**EXERCISE DATA**
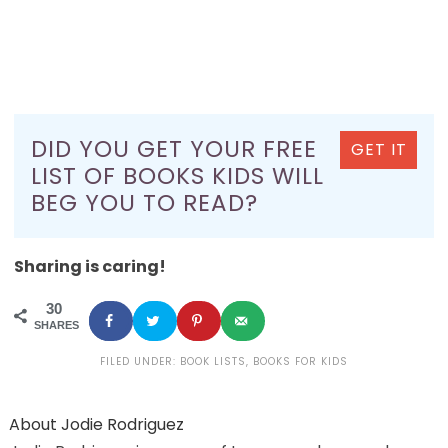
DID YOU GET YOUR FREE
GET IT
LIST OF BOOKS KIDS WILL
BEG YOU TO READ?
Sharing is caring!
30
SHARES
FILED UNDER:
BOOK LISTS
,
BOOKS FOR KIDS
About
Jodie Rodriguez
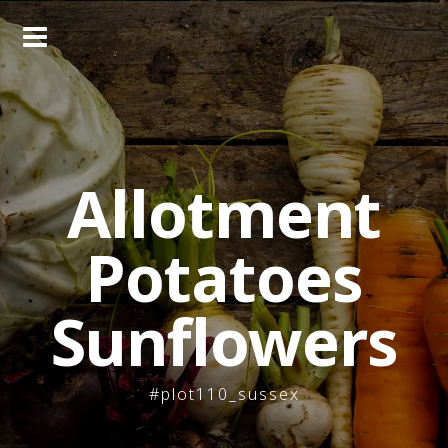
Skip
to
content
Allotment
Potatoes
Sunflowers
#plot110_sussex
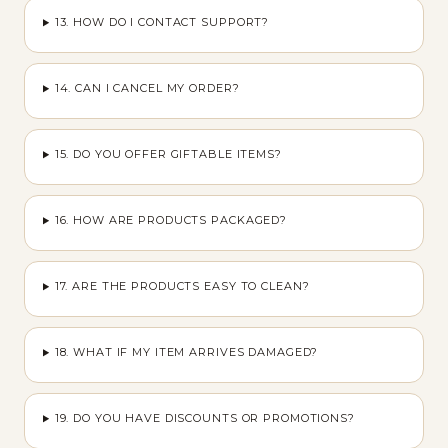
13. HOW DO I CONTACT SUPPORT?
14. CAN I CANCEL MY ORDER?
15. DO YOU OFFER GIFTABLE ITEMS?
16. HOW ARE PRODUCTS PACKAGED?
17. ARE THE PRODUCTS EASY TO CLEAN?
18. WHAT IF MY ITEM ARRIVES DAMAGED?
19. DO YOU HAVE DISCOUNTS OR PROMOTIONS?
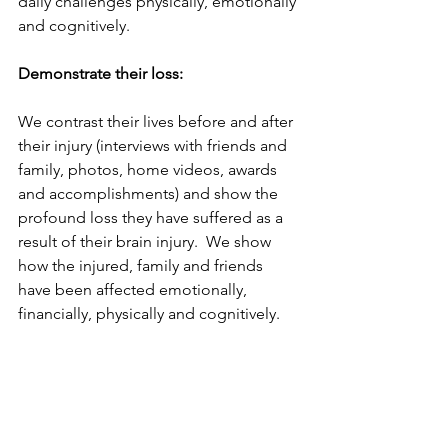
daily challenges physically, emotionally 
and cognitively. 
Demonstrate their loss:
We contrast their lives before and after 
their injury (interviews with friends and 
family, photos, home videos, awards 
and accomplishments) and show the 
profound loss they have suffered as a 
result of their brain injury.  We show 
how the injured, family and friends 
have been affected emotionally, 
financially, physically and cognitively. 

--

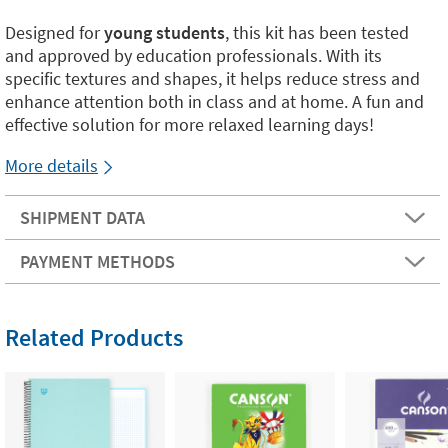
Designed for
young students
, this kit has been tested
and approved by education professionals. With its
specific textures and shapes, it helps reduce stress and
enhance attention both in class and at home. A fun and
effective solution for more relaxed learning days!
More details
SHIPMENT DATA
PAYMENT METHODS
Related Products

**WORK INSTRUCTIONS**
What lines in the material above hold the word "show"? Pull them out.

**ANSWER TO THE EXERCISE**
and accomplishments) and show the 
result of their brain injury.  We show 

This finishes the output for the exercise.